Çorlu’dan bir haber: “Dursun Gültaş. Tekirdağ Çorlu’da Silahtarağa Mahallesi’nde evinin önünde otururken devriye gezen bir polis kendisine, ‘Şerefsizler içeriye girsenize’ diye bağırıyor. Vatandaş da polise, ‘Bu üslup devletimizin polisine yakışmıyor’ diye tepki gösterince, polisler ‘Kes sesini lan’ diyerek Dursun Gültaş ve ailesine girişiyorlar. Tam 4 araba ekip ailenin tamamını dövüyorlar.”
Türkiye’nin bir başka ucundan, Adana’dan polis terörüyle ilgili bir başka haber: “Adana’nın Seyhan ve Yüreğir ilçelerinde yurttaşlar, yasağa rağmen sokağa çıkarak bayramlaştı. Yüreğir ilçesinin 19 Mayıs, Anadolu ve Başak mahallelerinde çocuk ve yetişkinlerin sokağa çıkması üzerine, polis havaya ateş açarak müdahale etti. Polis, ara sokaklara kaçanları kovaladı.”
Her iki örnekte de amaç halka korku salmak! Bütün sorun bu!
Son örnek, faşist devletin kimleri devreye soktuğuna dair. Devrimcileri sindirmek için sokak polisi değil, tüm işi “infaz” olan “Jitem” devrede bu kez. Sanatçı Pınar Aydınlar, sosyal medya hesabından “Ölüm seni bulacak. JİTEM.” mesajları aldığını açıkladı.
Tüm savaşlarda olduğu gibi, iç savaşta da zafer, düşmanın savaşma azmi kırılarak elde edilir. Dinci faşist iktidar bunu deniyor. Hem de uzun süredir. Fakat bu ne kadar gerçek ise, sonuç alamadığı ve alamayacağı da bir gerçektir.
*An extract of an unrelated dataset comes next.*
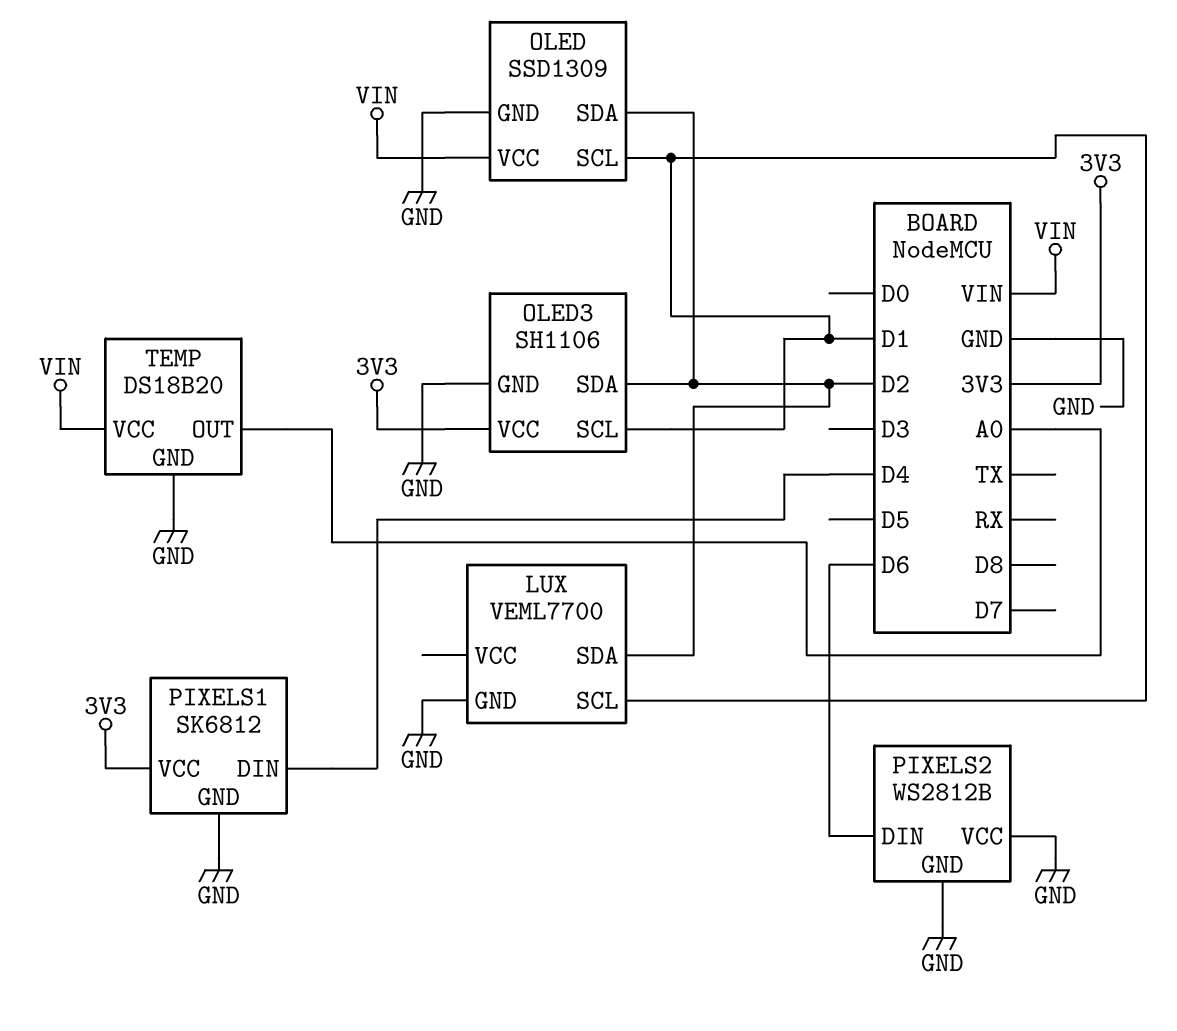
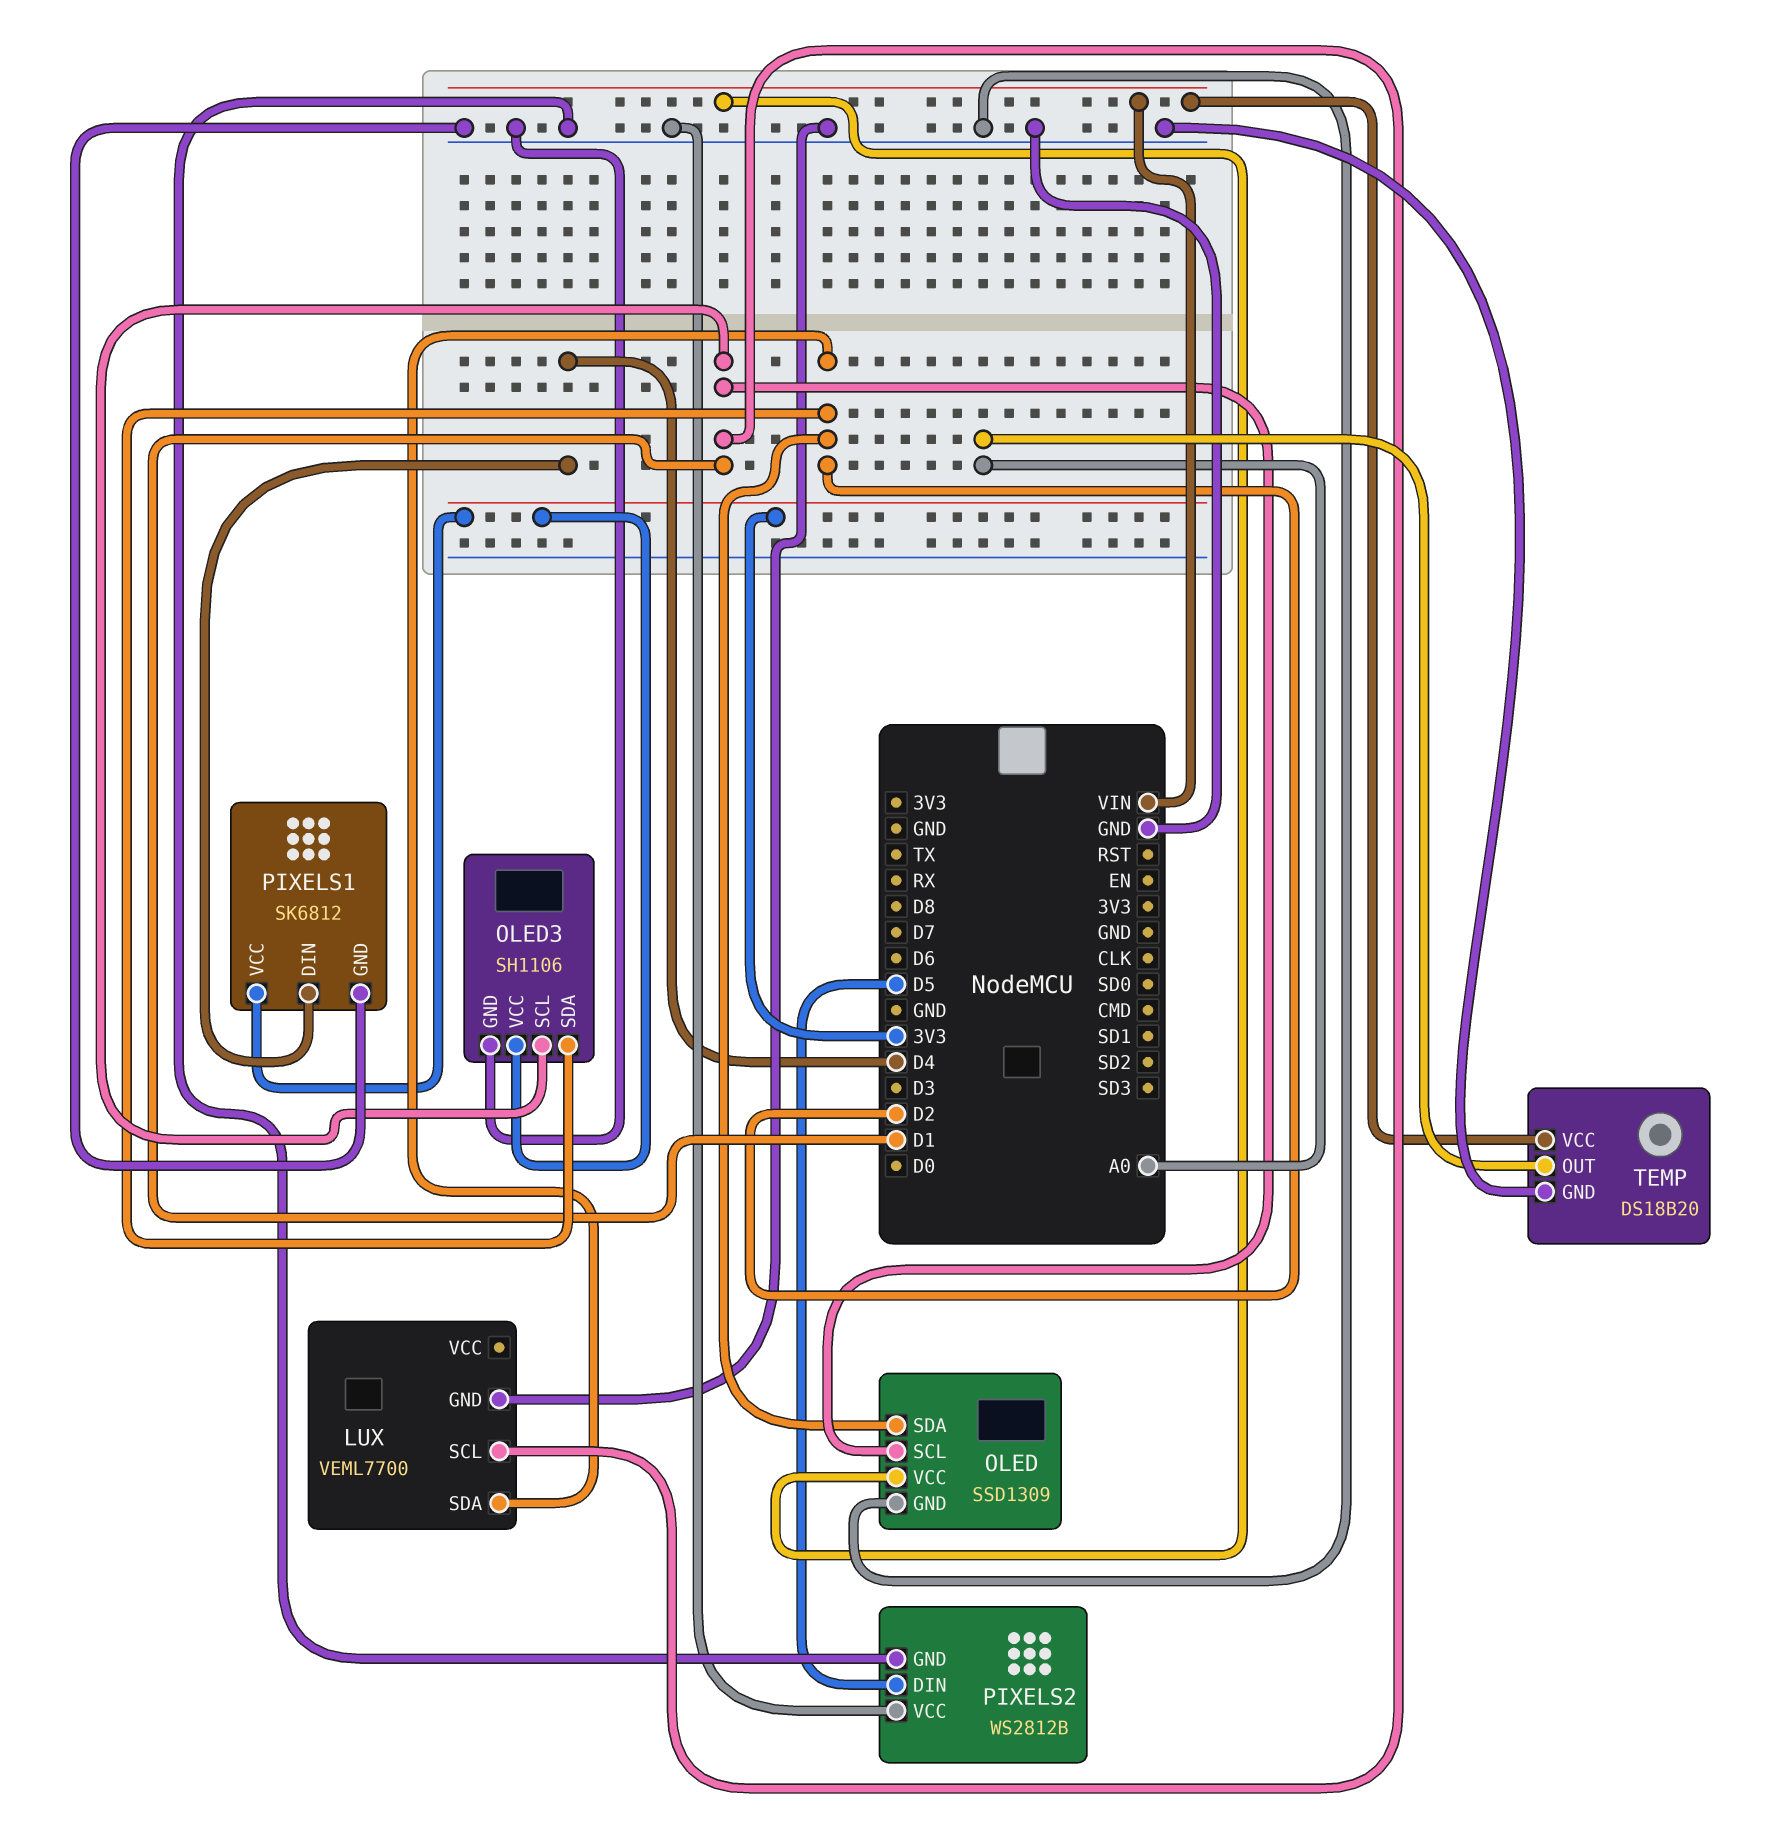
PIXELS2 pin DIN: D6 -> D5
Sanatçı Aydınlar’ın “sizden korkmuyorum” yanıtı tüm emekçi sınıfların, ezilen halkların, devrimci güçlerin duygularını anlatıyor.
Dinci faşist iktidar ve faşist devlet bir jeneratör gibi durmadan korku üretmeye çalışıyorlarsa devrimci güçler, birleşik devrimin toplumsal güçleri de Denizlerden bu yana durmadan cesaret üretiyorlar.
Deniz ve Mahirlerin ilk sayfasını açtıkları son elli yıllık devrim tarihimiz, kahramanlıklar tarihidir. Böyle bir tarihe sahip devrim yenilmez.